> **Excerpt provided**:
********

Color film has been with us for many decades, yet we are still drawn to black & white photography. As viewers, there’s just something crisp and clean about a black & white photograph. I like to think that perhaps it just makes us focus more on the subject or message at hand. As photographers, it adds an extra layer of challenge: Composition, texture, tones and dynamic range are significantly more important (and more sensitive). Even in the digital age, black & white has never lost its appeal. As a primer of sorts, I’d like to share my process with you so that you can learn, explore and expand on my knowledge. Hopefully, this will get you started down a path of creating some exceptional black & white photographs.

********

> **Data for review**:
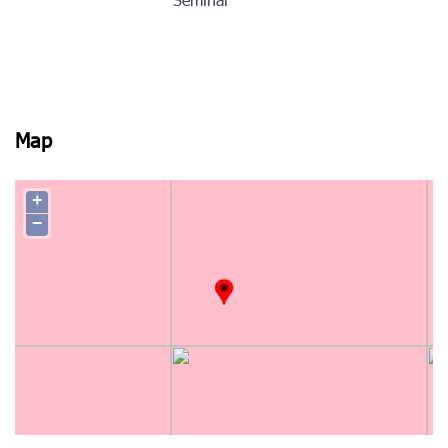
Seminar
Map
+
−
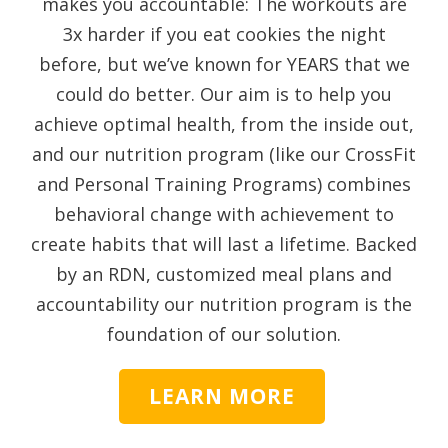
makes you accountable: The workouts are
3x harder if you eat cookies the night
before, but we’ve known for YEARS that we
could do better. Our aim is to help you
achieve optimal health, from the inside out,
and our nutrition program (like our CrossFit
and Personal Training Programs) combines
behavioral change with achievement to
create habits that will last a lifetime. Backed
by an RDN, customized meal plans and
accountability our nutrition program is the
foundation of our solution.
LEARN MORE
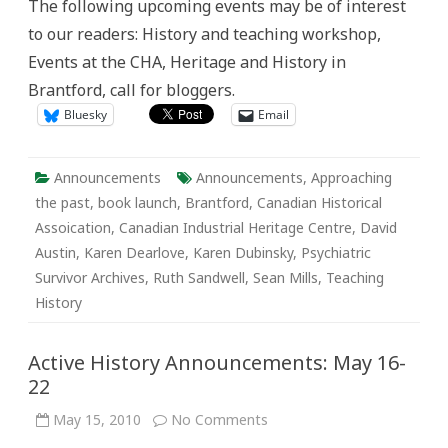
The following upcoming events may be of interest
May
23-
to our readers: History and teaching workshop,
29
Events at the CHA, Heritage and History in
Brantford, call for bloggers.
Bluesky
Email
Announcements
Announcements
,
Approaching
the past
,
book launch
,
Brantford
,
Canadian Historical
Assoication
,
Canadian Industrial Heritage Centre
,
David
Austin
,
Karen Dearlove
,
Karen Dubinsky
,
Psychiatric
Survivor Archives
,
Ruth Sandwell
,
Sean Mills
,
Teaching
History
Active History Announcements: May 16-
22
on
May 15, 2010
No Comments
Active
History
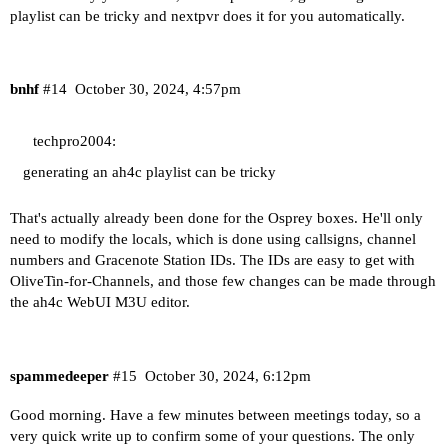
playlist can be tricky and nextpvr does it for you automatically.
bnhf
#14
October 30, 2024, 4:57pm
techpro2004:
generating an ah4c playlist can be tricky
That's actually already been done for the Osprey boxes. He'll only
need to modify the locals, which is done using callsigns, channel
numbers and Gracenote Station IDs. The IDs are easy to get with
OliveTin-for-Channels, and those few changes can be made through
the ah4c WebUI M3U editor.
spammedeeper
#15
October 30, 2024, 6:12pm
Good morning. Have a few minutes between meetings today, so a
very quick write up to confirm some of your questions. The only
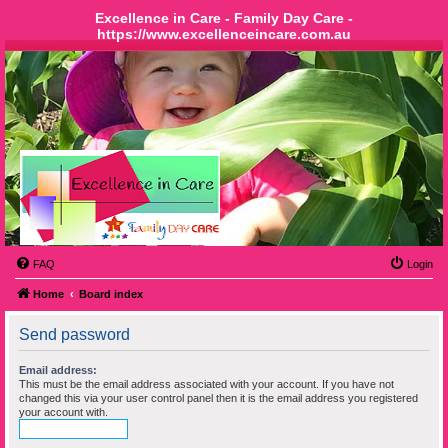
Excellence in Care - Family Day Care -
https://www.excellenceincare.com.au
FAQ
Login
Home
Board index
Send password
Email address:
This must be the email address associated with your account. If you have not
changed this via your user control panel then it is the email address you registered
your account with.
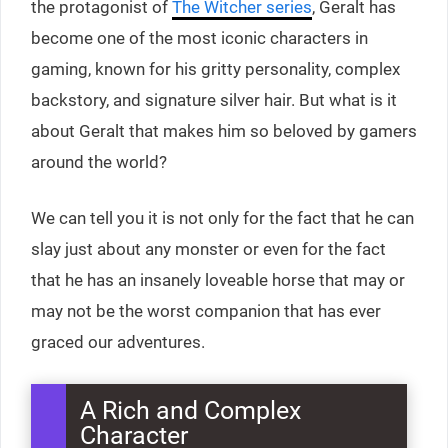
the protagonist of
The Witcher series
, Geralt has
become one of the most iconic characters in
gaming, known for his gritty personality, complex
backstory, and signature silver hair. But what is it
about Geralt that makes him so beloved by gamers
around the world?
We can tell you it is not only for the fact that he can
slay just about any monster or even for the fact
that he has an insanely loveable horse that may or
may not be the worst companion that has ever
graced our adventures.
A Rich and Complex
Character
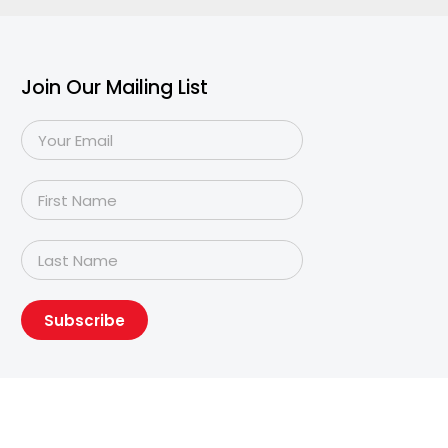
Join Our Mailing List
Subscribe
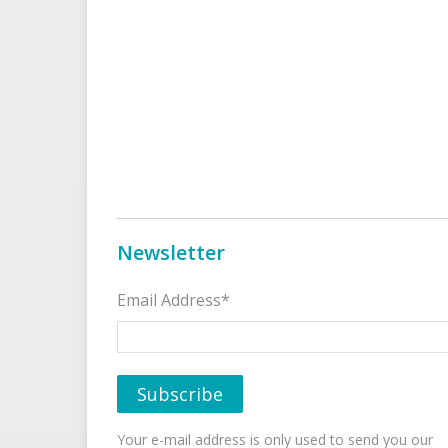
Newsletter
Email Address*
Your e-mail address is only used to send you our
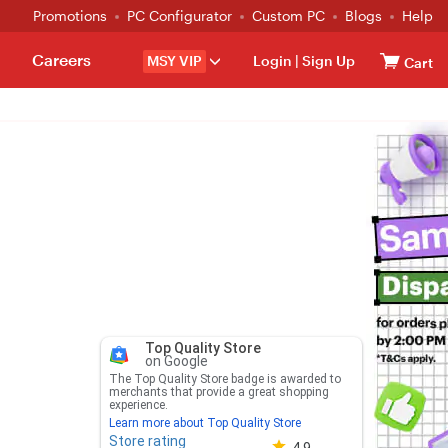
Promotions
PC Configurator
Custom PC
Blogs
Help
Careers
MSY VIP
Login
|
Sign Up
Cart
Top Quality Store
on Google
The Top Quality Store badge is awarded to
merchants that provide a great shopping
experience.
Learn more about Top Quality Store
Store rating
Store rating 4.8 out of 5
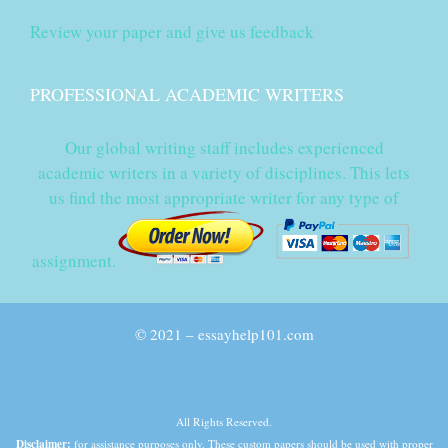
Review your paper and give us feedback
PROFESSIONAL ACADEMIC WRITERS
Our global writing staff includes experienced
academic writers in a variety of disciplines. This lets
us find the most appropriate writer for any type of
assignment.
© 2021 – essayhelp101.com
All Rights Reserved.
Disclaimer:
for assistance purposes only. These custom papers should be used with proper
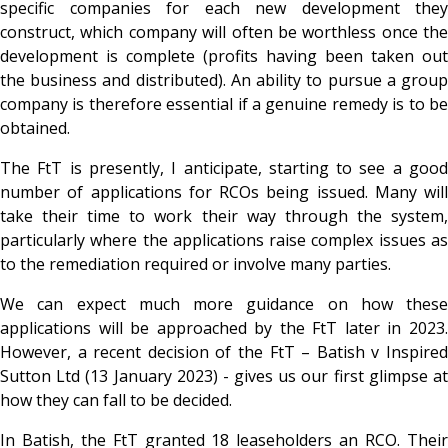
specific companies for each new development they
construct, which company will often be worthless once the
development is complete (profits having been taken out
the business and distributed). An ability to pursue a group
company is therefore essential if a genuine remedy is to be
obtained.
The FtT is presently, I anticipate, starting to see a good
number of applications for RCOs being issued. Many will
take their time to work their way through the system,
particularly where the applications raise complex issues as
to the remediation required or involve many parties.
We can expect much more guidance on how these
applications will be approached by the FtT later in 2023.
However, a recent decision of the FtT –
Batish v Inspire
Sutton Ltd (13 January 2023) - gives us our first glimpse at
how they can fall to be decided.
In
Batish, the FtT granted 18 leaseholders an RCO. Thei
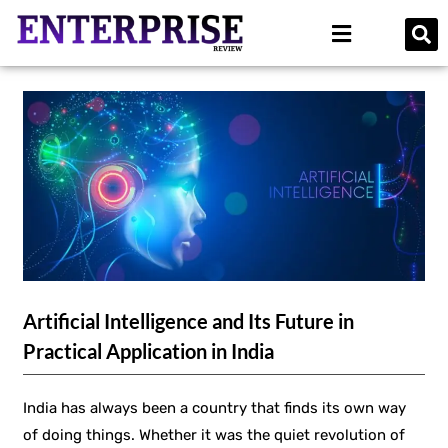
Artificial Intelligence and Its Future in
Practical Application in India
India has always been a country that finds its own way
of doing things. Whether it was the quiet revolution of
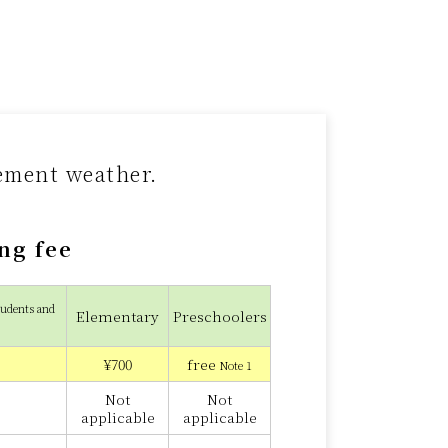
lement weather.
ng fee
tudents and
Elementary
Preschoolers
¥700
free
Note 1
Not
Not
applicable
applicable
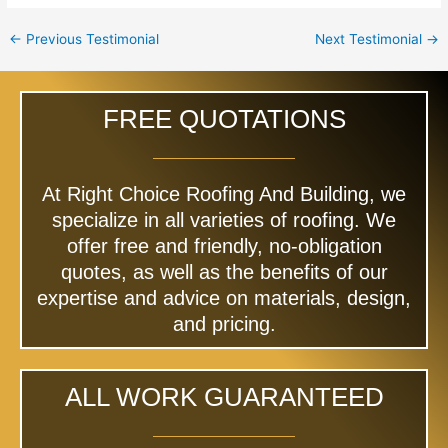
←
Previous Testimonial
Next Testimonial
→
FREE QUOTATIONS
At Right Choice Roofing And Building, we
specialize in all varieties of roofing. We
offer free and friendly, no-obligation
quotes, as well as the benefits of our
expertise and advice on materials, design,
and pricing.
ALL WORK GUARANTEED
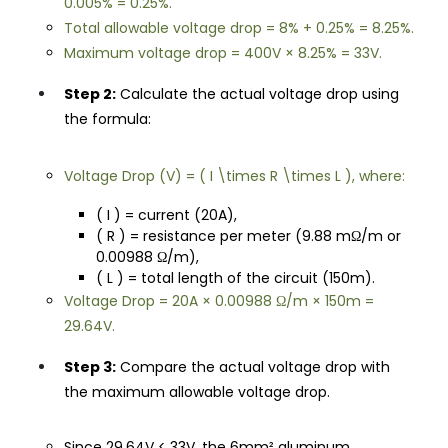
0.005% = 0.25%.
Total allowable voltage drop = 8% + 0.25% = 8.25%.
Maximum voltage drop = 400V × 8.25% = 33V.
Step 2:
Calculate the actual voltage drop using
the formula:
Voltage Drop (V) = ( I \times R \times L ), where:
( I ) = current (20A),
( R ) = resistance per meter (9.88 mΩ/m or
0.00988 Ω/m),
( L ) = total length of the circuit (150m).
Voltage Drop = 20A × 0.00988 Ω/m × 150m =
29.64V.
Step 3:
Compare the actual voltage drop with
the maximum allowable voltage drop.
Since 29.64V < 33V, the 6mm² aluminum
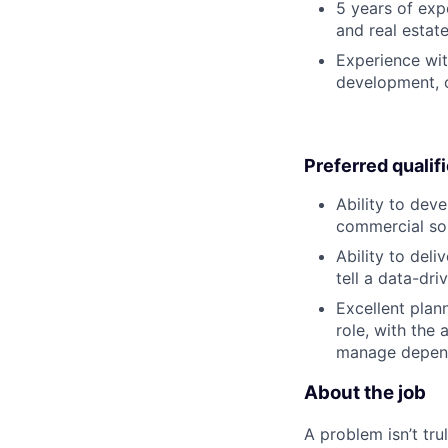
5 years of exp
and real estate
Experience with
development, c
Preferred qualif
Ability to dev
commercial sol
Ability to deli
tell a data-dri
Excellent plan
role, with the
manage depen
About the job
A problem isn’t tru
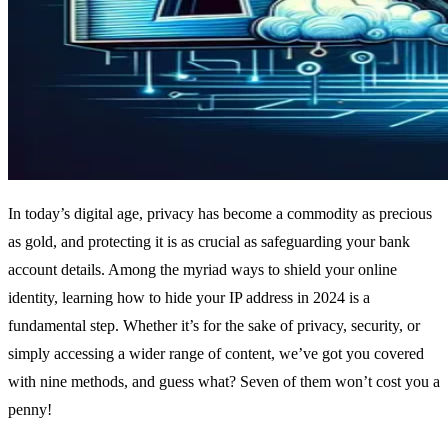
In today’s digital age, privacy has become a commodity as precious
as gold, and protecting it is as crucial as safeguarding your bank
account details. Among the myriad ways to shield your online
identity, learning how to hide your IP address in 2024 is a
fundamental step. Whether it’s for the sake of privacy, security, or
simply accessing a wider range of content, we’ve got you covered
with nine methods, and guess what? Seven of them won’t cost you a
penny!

********

> **Job**: Write the next part of the passage on black-and-white photography, starting right after its final sentence. The material shown after the passage is separate from it and stands on its own.

> **Result**:
First Thoughts: Some Initial Tips
Shooting in black & white for is very different from shooting in color. This is especially true with film as you literally had no option to go back. The digital age is a bit different in that you will still shoot in color at first, but you have to do so knowing and understanding the full process. The process isn’t really that complicated. You will be taking a photograph, then you will convert it to black & white in post-processing. It’s that conversion part that really trips people up, however. A black & white photo is not simply a color photo lacking in saturation, nor is it a strict removal of the color data. As strange as it might sound, we want to preserve that color data as much as possible for our conversion. I will be spending a great deal of time on the conversion: It’s not difficult, but it is a lot more in depth than one might initially think.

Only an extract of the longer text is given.